Rancio subía y bajaba vagones dando los mismos espectáculos grotescos. Aventando gargajos, orinándose, hasta llegar al vómito. Después de vagar un buen rato, cuando había pasado la euforia y se había cansado de gritar y golpearse, se bajo en la estación de Insurgentes. Al salir del metro una ráfaga de luz lo deslumbró. Enfoco la vista y se dio cuenta que estaba en un lugar de fiesta. Luces neon, gente haciendo desmadre, hombres provocando erecciones a otros, mujeres en busca de otras curvas.

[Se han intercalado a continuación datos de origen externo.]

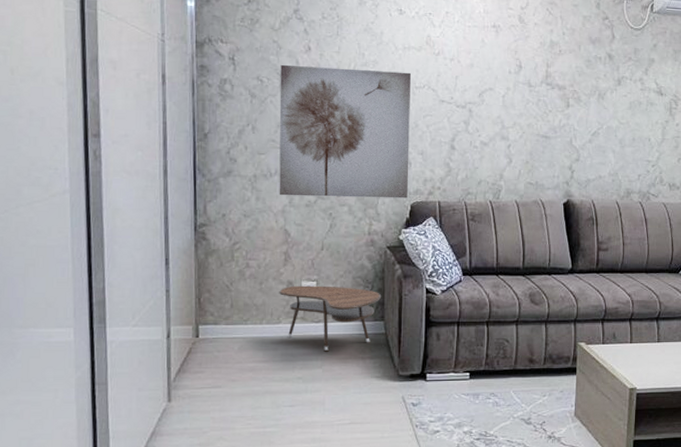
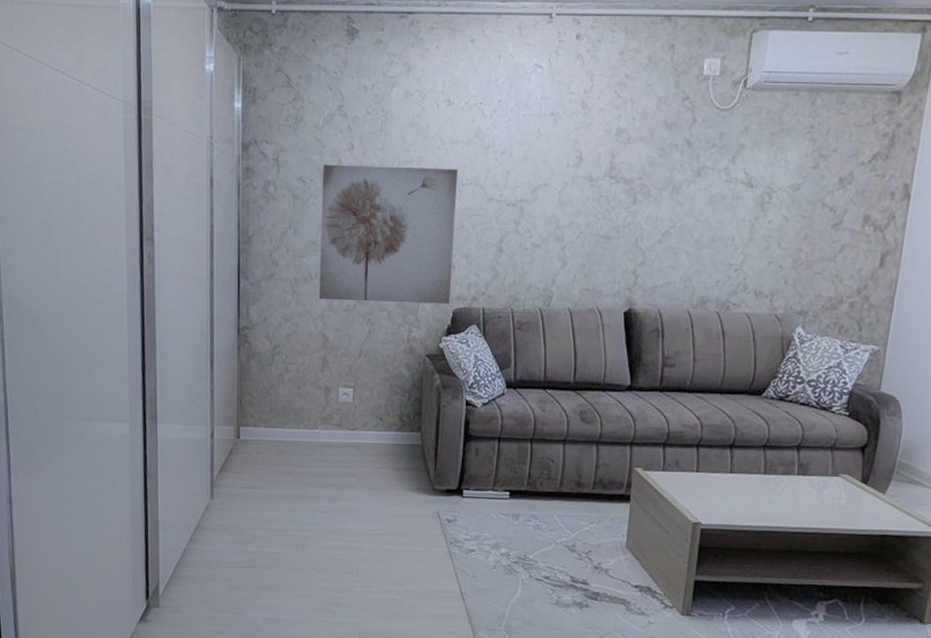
side table: present [279,285,382,352] -> none [316,391,419,460]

Rancio ese encontraba en un estado de somnolencia y conciente de ello trataba de ubicarse. No sabía el nombre del lugar aunque en todos lados decía Zona Rosa, zona rosa, zona rosa…Rancio se deja llevar con la oleada de gente. En el trayecto sentía que lo observaban y los pasos fríos de alguien que camina detrás de su espalda.Rancio se voltea y justo cuando iba a abrir la boca para vociferarle unos cuantos insultos, el extraño le dice al oído:



-Hola guapo…

Rancio se queda petrificado y el extraño sigue su camino. Minutos después decide buscar a aquel tipo, que le regaló tan singular halago. Caminaba de prisa hasta llegar a la calle de Londres. Entre tanta gente no lo encontró. Se recarga en el poste de la esquina, suelta un suspiro y en ese momento un güey se le acerca:





-Buenas noches guapetón…

Rancio en cuestión de segundos recuerda las revistas pornos, los modelos de televisión con cuerpos perfectos. No sabe dónde está, ni el nombre del lugar. Sólo ve las luces neón, hombres agarrados de la mano y fajándose. Gente bailando en la calle, luces, coqueteos y música. La noche está por empezar…

Rancio le sonríe al extraño y le agarra la nalga. Y de esa forma se van caminando, perdiéndose entre las luces de toda esa selva de colores artificiales. Y esa noche no regresará a su casa para pasar otra noche masturbándose viendo porno. Esta en la zona en donde todos tienen fiebre y todos pueden ser guapos.